WHAT IS NEEDED - Please rewrite the data between the lines holding "customised to handle" and "that require an", inclusive, changing "businesses" to "companies" and leaving everything else the same.

INPUT DATA -

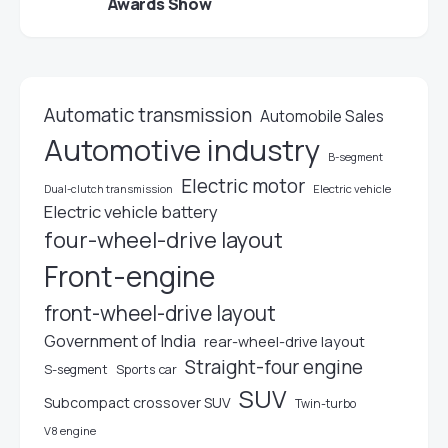
Awards Show
Automatic transmission
Automobile Sales
Automotive industry
B-segment
Electric motor
Electric vehicle
Dual-clutch transmission
Electric vehicle battery
four-wheel-drive layout
Front-engine
front-wheel-drive layout
Government of India
rear-wheel-drive layout
Straight-four engine
S-segment
Sports car
SUV
Subcompact crossover SUV
Twin-turbo
V8 engine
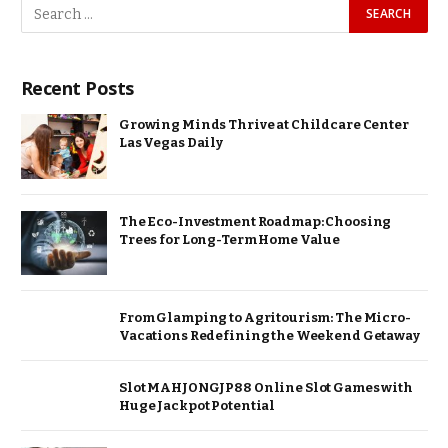
Recent Posts
Growing Minds Thrive at Childcare Center
Las Vegas Daily
The Eco-Investment Roadmap: Choosing
Trees for Long-Term Home Value
From Glamping to Agritourism: The Micro-
Vacations Redefining the Weekend Getaway
Slot MAHJONGJP88 Online Slot Games with
Huge Jackpot Potential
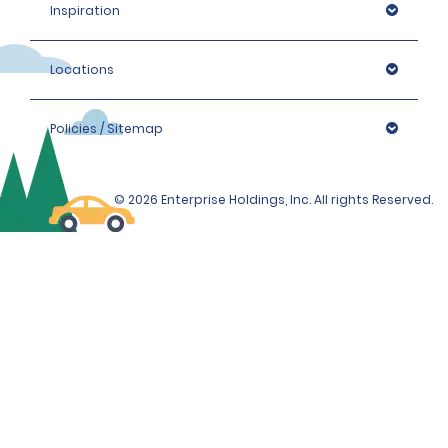
Inspiration
Locations
Policies / Sitemap
© 2026 Enterprise Holdings, Inc. All rights Reserved.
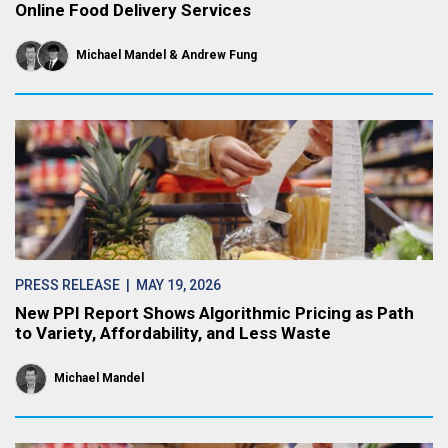
Online Food Delivery Services
Michael Mandel
Andrew Fung
PRESS RELEASE
| MAY 19, 2026
New PPI Report Shows Algorithmic Pricing as Path
to Variety, Affordability, and Less Waste
Michael Mandel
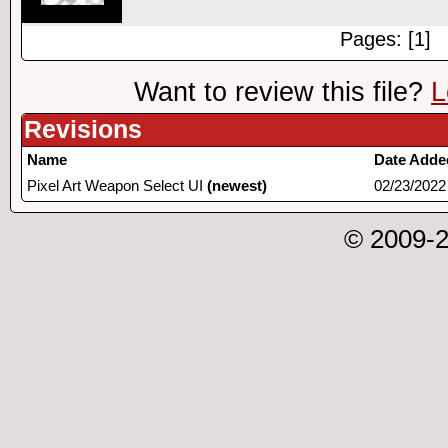
Pages: [1]
Want to review this file?
L
Revisions
Name
Date Adde
Pixel Art Weapon Select UI
(newest)
02/23/2022
© 2009-2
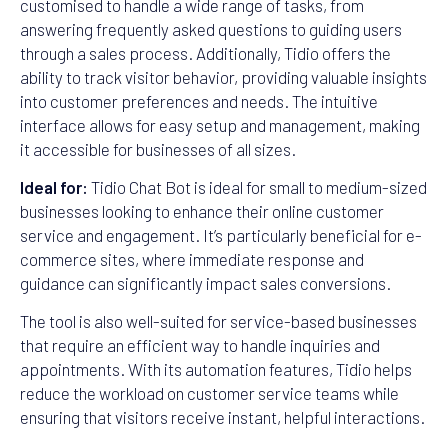
customised to handle a wide range of tasks, from
answering frequently asked questions to guiding users
through a sales process. Additionally, Tidio offers the
ability to track visitor behavior, providing valuable insights
into customer preferences and needs. The intuitive
interface allows for easy setup and management, making
it accessible for businesses of all sizes.
Ideal for:
Tidio Chat Bot is ideal for small to medium-sized
businesses looking to enhance their online customer
service and engagement. It’s particularly beneficial for e-
commerce sites, where immediate response and
guidance can significantly impact sales conversions.
The tool is also well-suited for service-based businesses
that require an efficient way to handle inquiries and
appointments. With its automation features, Tidio helps
reduce the workload on customer service teams while
ensuring that visitors receive instant, helpful interactions.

COMPLETED EXERCISE -
customised to handle a wide range of tasks, from
answering frequently asked questions to guiding users
through a sales process. Additionally, Tidio offers the
ability to track visitor behavior, providing valuable insights
into customer preferences and needs. The intuitive
interface allows for easy setup and management, making
it accessible for companies of all sizes.
Ideal for:
Tidio Chat Bot is ideal for small to medium-sized
companies looking to enhance their online customer
service and engagement. It’s particularly beneficial for e-
commerce sites, where immediate response and
guidance can significantly impact sales conversions.
The tool is also well-suited for service-based companies
that require an efficient way to handle inquiries and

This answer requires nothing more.